|Colorado College Farm|
Over the past century, industrial agriculture has become the dominant means of food and fiber production for our country. Industrial agriculture has consolidated dynamic agrarian communities into large-scale, monoculture farms. While this may seem economically efficient, industrial agriculture threatens local farming economies, land fertility, environmental health, and the future of our agricultural systems.

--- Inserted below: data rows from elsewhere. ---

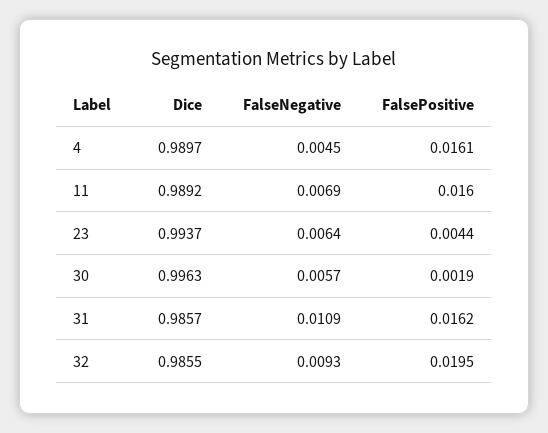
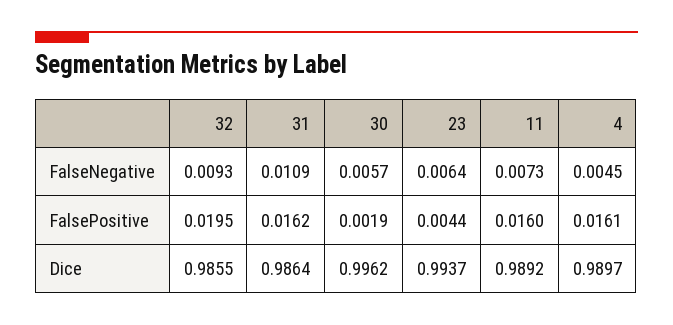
  {
    "Dice": {
      "4": 0.9897,
      "11": 0.9892,
      "23": 0.9937,
-     "30": 0.9963,
+     "30": 0.9962,
-     "31": 0.9857,
+     "31": 0.9864,
      "32": 0.9855
    },
    "FalseNegative": {
      "4": 0.0045,
-     "11": 0.0069,
+     "11": 0.0073,
      "23": 0.0064,
      "30": 0.0057,
      "31": 0.0109,
      "32": 0.0093
    },
    "FalsePositive": {
      "4": 0.0161,
      "11": 0.016,
      "23": 0.0044,
      "30": 0.0019,
      "31": 0.0162,
      "32": 0.0195
    }
  }

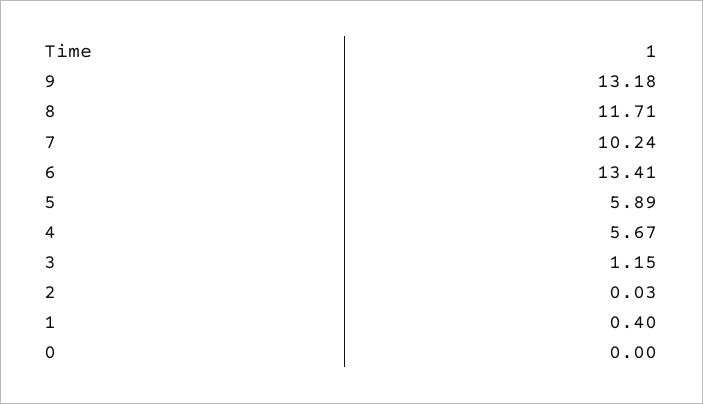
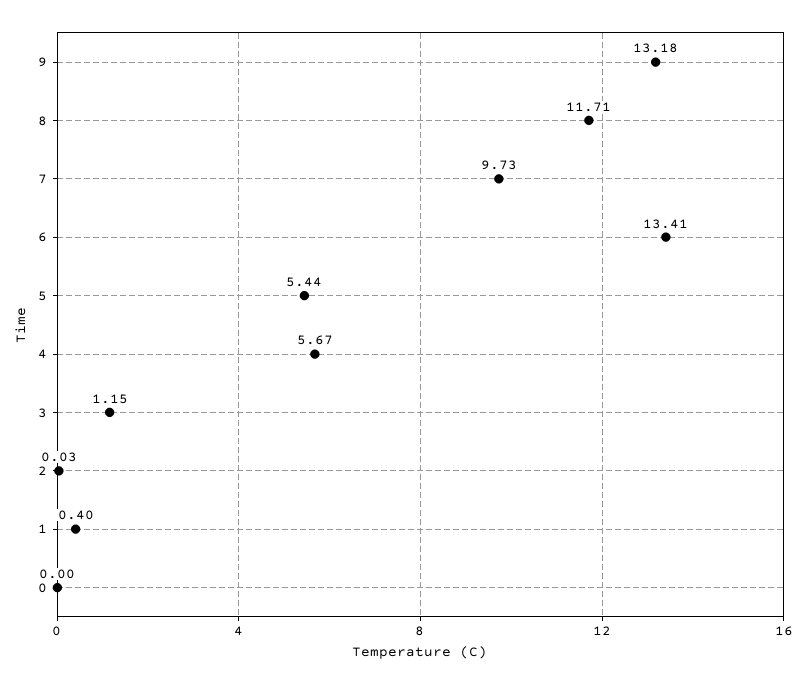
  {
    "9": 13.18,
    "8": 11.71,
-   "7": 10.24,
+   "7": 9.73,
    "6": 13.41,
-   "5": 5.89,
+   "5": 5.44,
    "4": 5.67,
    "3": 1.15,
    "2": 0.03,
    "1": 0.4,
    "0": 0
  }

In response to the threat posed by corporate farming, a global movement to preserve, maintain, and create alternative agricultural methods has emerged. Sustainable agriculture is an ideology that encompasses the health of the land and its biological systems, as well as social and economic equity for farmers and their communities. It emphasizes the use of renewable resources, minimum off-farm inputs, water and soil management, as well as natural pest and disease control. Sustainable agriculture supports a strong relationship to local markets, where farmers supply their region with the majority of its food needs. This increases profitability for the farmers and enhances the connection between people and the food that they eat, while promoting stable local economies.
Crafting such a sustainable system of agriculture is one of the most complex and intellectually challenging issues facing our generation. As a distinguished liberal arts school, Colorado College is poised to meet this challenge. The CC Farm will serve as a focal point for interdisciplinary learning and problem solving, drawing together students and faculty from a wide range of academic disciplines. The establishment of this living laboratory will provide an invaluable resource for all academic departments. By working with the historic Venetucci farm, local farmers and the PPCF, the CC Farm will connect Colorado College to the larger community.
One of the seven Core Values of Colorado College states, “nurture a sense of place and an ethic of environmental sustainability.” The CC Farm will meet this need by giving students the opportunity to directly connect with southwestern landscape and community through the practice of sustainable agriculture. Physical labor and intellectual pursuit will help students to develop a profound sense of place. In his poem “Standing Ground,” Wendell Berry writes, “better than any argument is to rise at dawn/ and pick dew-wet red berries in a cup.” The CC Farm will offer such a “standing ground” – a place to put education to use, build community, and ultimately, practice the quiet activism of growing and harvesting one’s own food.
In her essay, Globalization and Industrial Agriculture, Debi Barker states, “how we grow our food and maintain our food systems determines the dignity, fundamental rights, and survival of the planet and all of us who inhabit it.” It is our responsibility to promote the stewardship of the land and its resources, as well as a stable food system on which we can depend.